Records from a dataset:
═══
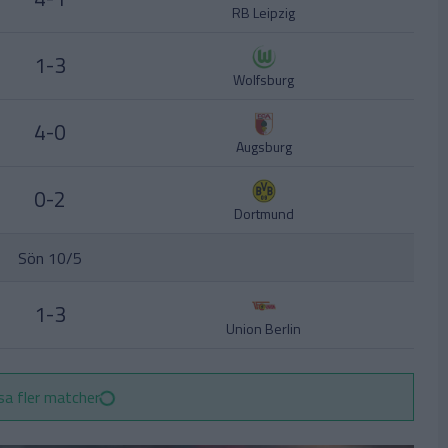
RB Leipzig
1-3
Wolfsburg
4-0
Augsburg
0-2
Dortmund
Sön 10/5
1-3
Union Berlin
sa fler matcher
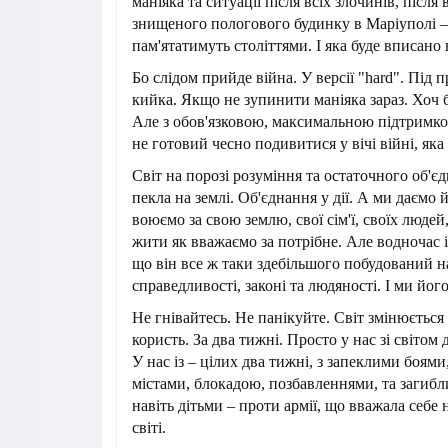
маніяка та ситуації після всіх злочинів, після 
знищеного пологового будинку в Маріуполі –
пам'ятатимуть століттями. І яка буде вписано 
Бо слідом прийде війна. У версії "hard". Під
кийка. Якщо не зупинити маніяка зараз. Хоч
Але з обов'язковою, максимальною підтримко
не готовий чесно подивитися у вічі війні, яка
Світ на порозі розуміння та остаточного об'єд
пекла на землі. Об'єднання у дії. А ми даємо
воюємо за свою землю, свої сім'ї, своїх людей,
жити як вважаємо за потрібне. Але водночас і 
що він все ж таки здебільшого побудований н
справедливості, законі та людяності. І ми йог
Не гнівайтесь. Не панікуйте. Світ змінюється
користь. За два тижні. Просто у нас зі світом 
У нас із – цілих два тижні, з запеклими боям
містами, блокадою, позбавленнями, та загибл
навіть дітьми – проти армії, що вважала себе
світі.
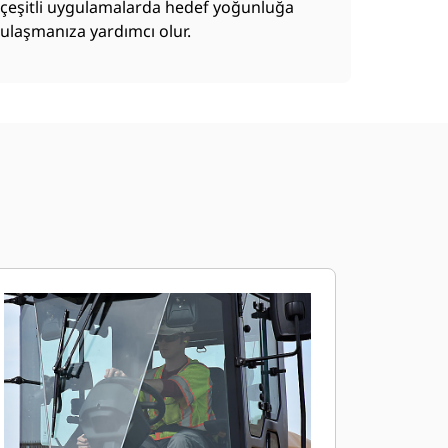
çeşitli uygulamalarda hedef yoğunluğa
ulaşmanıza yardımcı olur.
═══
*Brief*
Leave out every picture and copy verbatim the lines running from the line containing "справедливості, законі та людяності. І ми йог" through the final line of the data.

*Solution for this exercise*
справедливості, законі та людяності. І ми йог
Не гнівайтесь. Не панікуйте. Світ змінюється
користь. За два тижні. Просто у нас зі світом 
У нас із – цілих два тижні, з запеклими боям
містами, блокадою, позбавленнями, та загибл
навіть дітьми – проти армії, що вважала себе
світі.
çeşitli uygulamalarda hedef yoğunluğa
ulaşmanıza yardımcı olur.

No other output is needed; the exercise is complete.